Images with bounding boxes
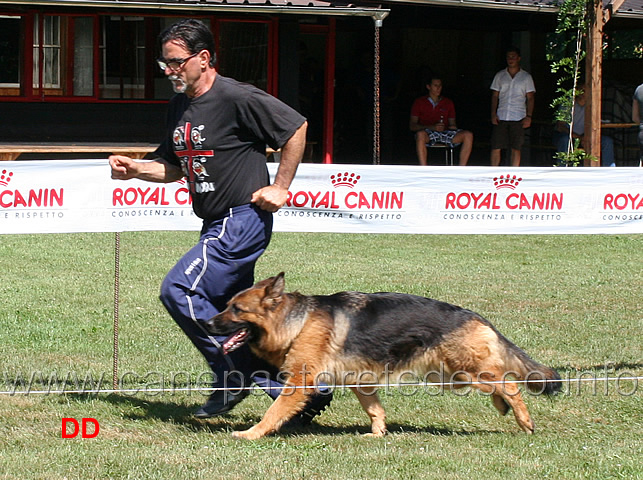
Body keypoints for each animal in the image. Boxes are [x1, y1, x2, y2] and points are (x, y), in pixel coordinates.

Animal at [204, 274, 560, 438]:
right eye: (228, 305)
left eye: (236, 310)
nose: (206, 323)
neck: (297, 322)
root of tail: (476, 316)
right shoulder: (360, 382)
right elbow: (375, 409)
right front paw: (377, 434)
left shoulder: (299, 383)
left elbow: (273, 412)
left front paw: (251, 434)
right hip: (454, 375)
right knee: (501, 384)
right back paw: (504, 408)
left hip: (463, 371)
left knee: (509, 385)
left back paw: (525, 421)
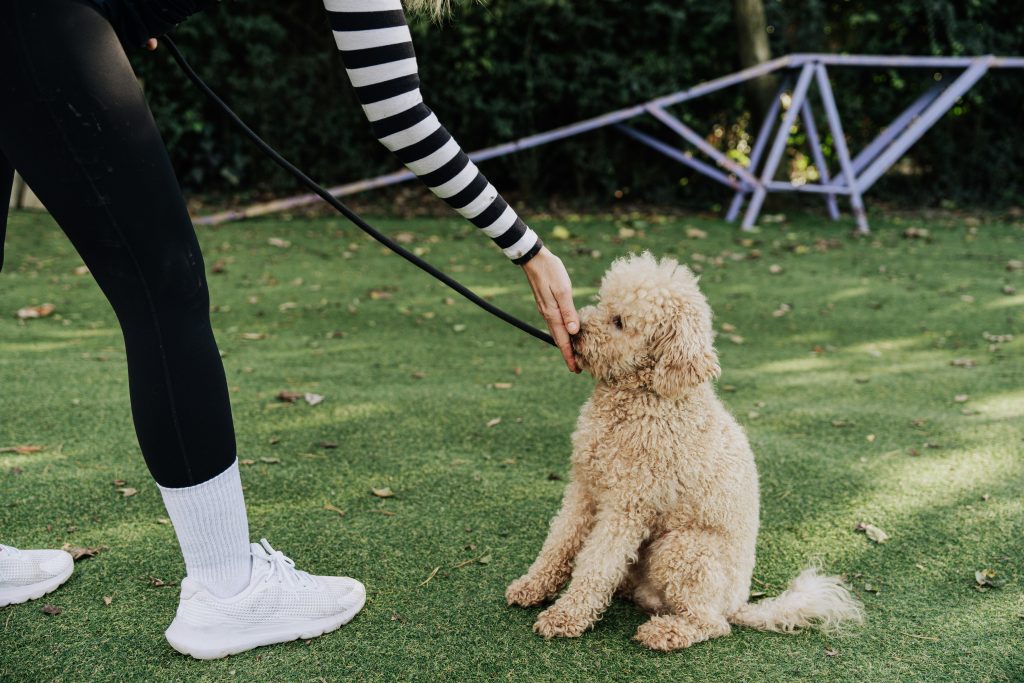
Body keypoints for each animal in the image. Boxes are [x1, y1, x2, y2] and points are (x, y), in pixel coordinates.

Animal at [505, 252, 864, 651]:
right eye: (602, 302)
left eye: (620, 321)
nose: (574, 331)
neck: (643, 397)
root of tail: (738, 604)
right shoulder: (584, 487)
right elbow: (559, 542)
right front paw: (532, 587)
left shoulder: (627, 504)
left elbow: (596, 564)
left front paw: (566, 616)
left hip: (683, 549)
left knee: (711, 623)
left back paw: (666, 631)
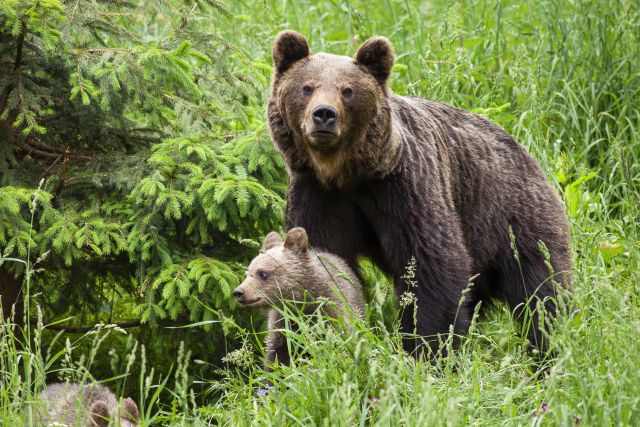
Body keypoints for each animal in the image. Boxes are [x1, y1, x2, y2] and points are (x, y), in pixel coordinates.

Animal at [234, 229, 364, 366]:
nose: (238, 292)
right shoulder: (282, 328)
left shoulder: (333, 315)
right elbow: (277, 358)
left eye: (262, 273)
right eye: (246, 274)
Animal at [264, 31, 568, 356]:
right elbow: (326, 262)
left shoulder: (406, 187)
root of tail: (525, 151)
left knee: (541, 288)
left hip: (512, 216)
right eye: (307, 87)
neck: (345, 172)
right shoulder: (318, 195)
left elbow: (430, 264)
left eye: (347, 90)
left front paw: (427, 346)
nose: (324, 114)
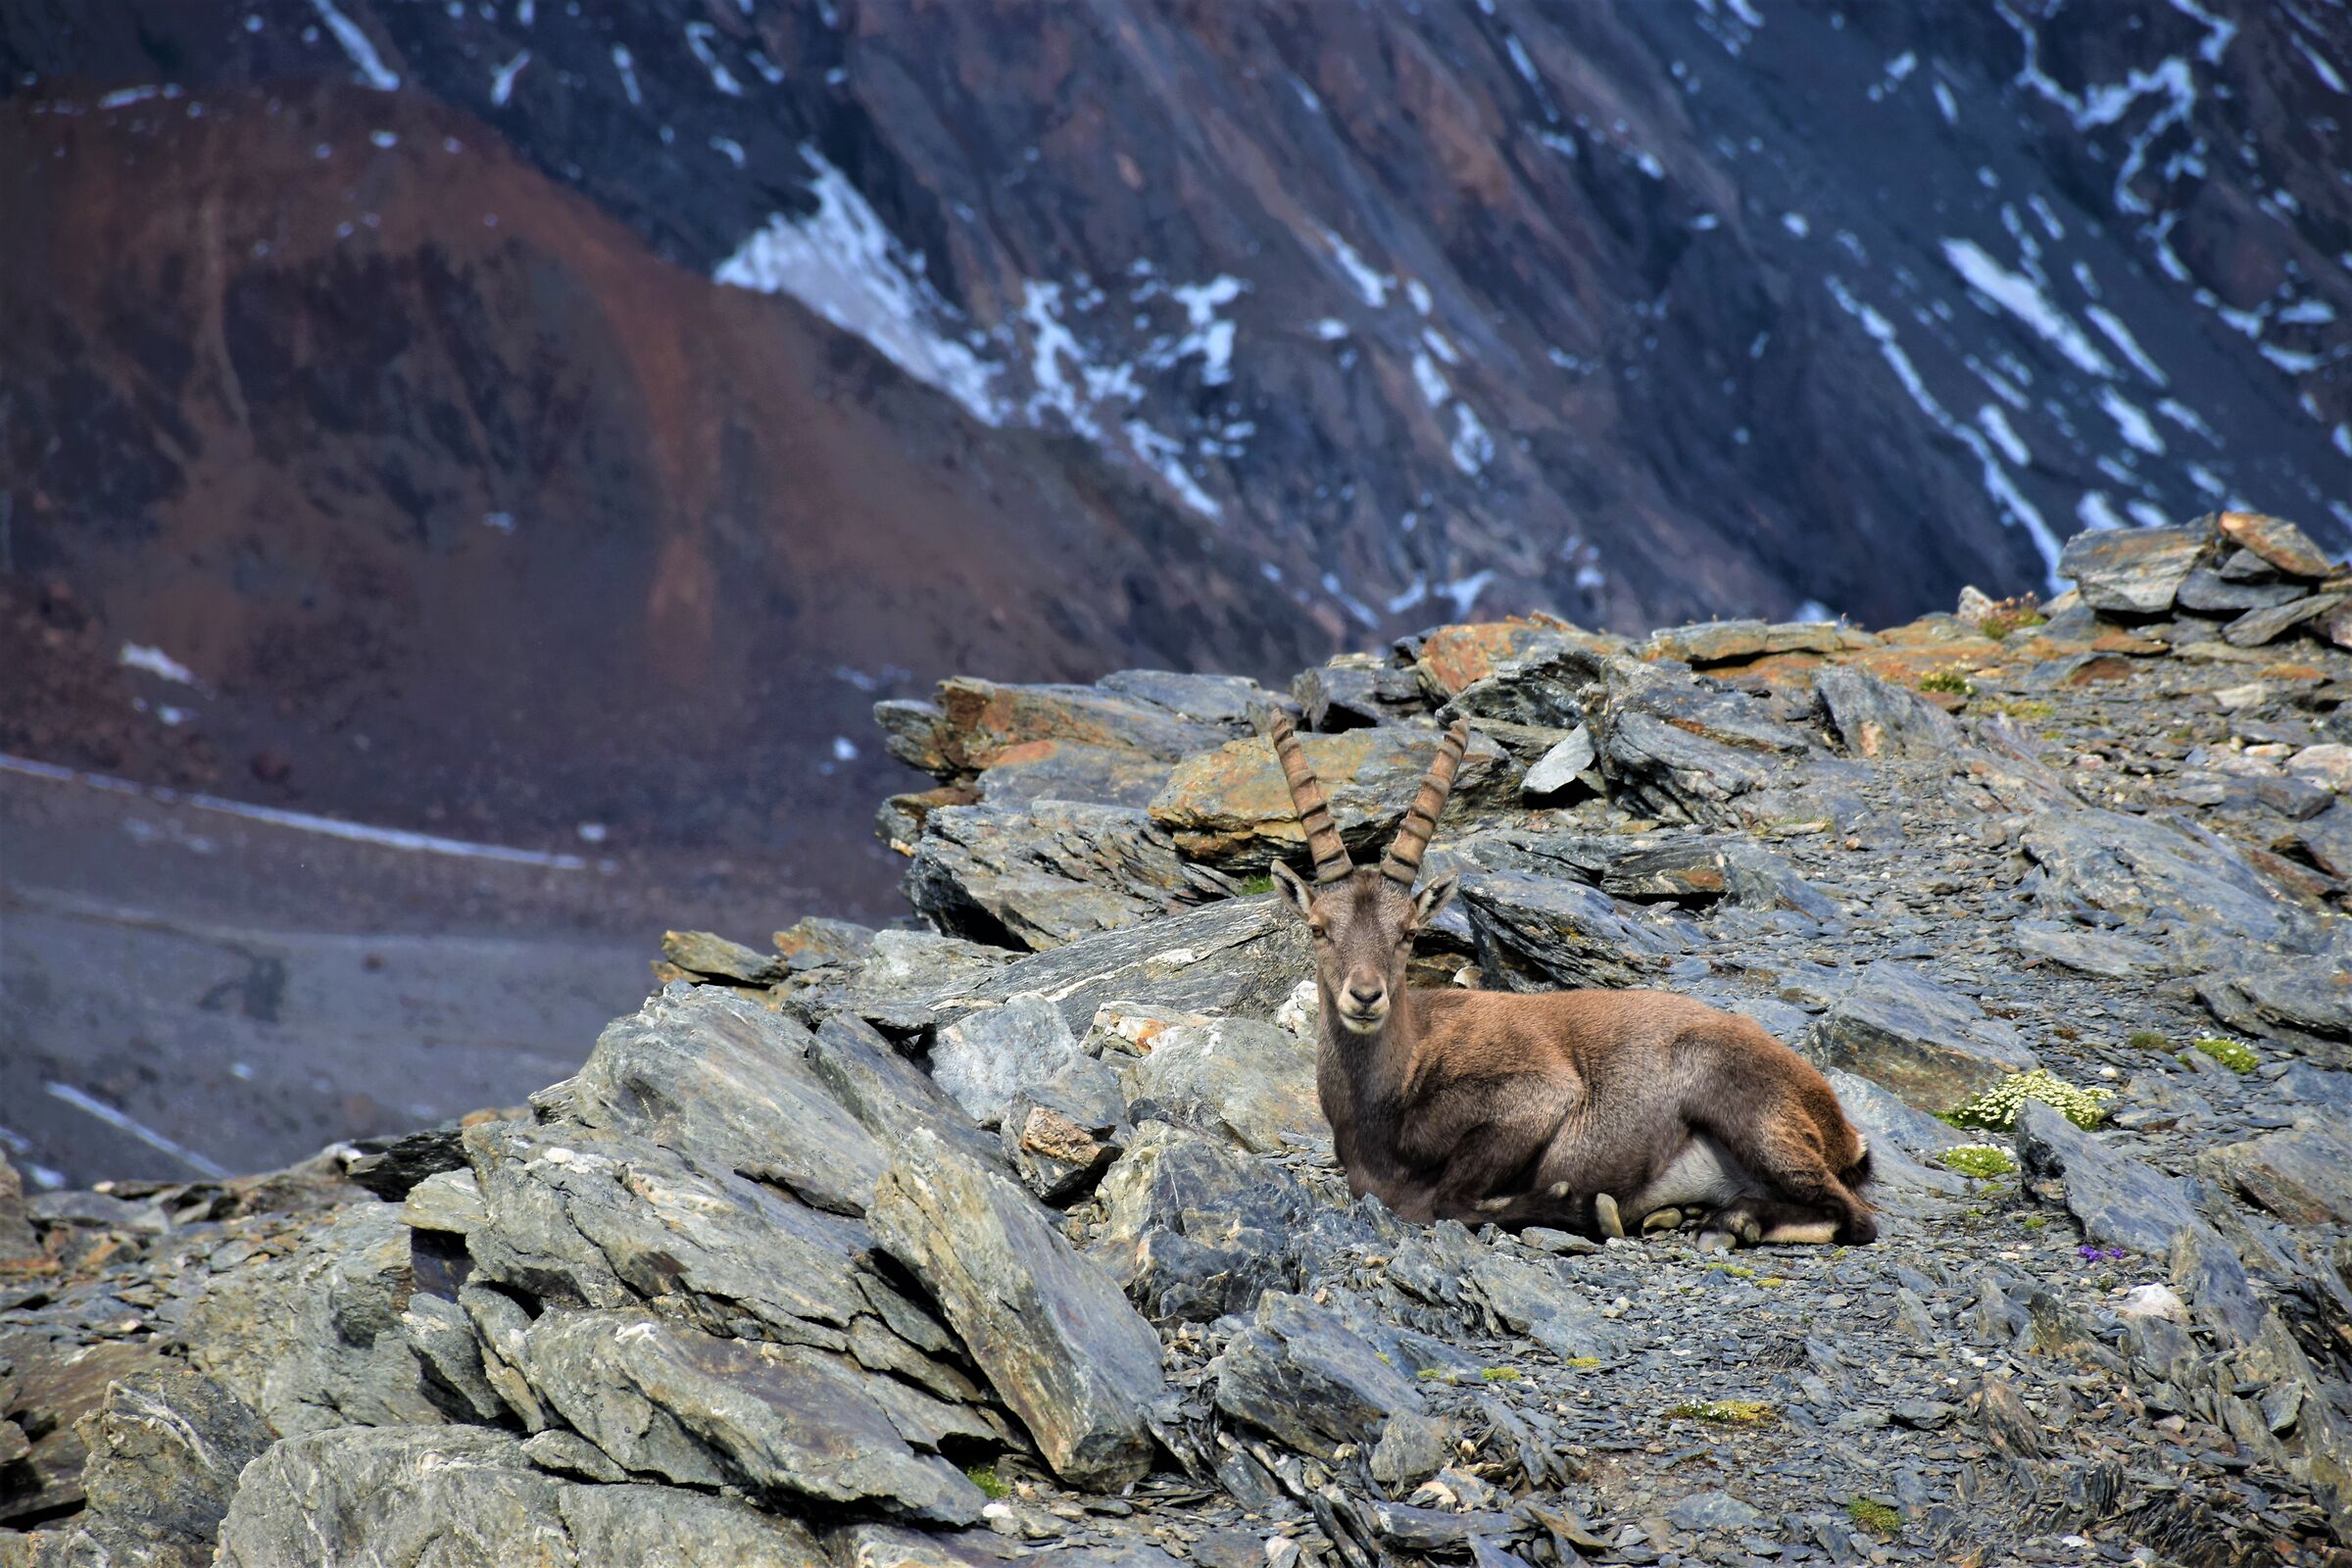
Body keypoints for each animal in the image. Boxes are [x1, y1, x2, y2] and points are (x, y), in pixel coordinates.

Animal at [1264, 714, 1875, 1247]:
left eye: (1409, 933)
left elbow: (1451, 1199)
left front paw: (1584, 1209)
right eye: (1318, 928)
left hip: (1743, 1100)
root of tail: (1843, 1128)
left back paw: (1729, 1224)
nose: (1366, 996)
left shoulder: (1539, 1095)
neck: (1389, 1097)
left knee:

**Your assignment**
Please copy exactly the lines from the one containing "left hip: (463, 371)" through the end of the records above, leaving out every picture.

**Task answer**
left hip: (463, 371)
left knee: (509, 385)
left back paw: (525, 421)
Body keypoints for each animal in the image. Boxes are [x1, y1, x2, y2] and points are (x, y), in pixel coordinates.

Animal at [505, 252, 864, 651]:
right eye: (602, 302)
left eye: (620, 321)
nose: (574, 331)
neck: (643, 397)
root of tail: (738, 604)
right shoulder: (584, 487)
right elbow: (559, 542)
right front paw: (532, 587)
left shoulder: (627, 504)
left elbow: (596, 564)
left front paw: (566, 616)
left hip: (683, 549)
left knee: (711, 623)
left back paw: (666, 631)
Body keypoints for each animal in the image. Boxes are [x1, y1, x2, y2] and points are (x, y), in pixel coordinates.

Animal at [234, 229, 364, 366]:
nose: (238, 292)
right shoulder: (282, 328)
left shoulder: (333, 315)
right elbow: (277, 358)
left eye: (262, 273)
right eye: (246, 274)
Animal at [264, 31, 568, 356]:
right elbow: (326, 262)
left shoulder: (406, 187)
root of tail: (525, 151)
left knee: (541, 288)
left hip: (512, 216)
right eye: (307, 87)
neck: (345, 172)
right shoulder: (318, 195)
left elbow: (430, 264)
left eye: (347, 90)
left front paw: (427, 346)
nose: (324, 114)
Body keypoints for each animal in the image. Boxes are [x1, y1, x2, y2] and points are (x, y), in pixel coordinates.

Animal at [1264, 714, 1875, 1247]:
left eye: (1409, 933)
left elbow: (1451, 1199)
left front paw: (1584, 1209)
right eye: (1318, 928)
left hip: (1743, 1100)
root of tail: (1843, 1128)
left back paw: (1729, 1224)
nose: (1366, 996)
left shoulder: (1539, 1095)
neck: (1389, 1097)
left knee:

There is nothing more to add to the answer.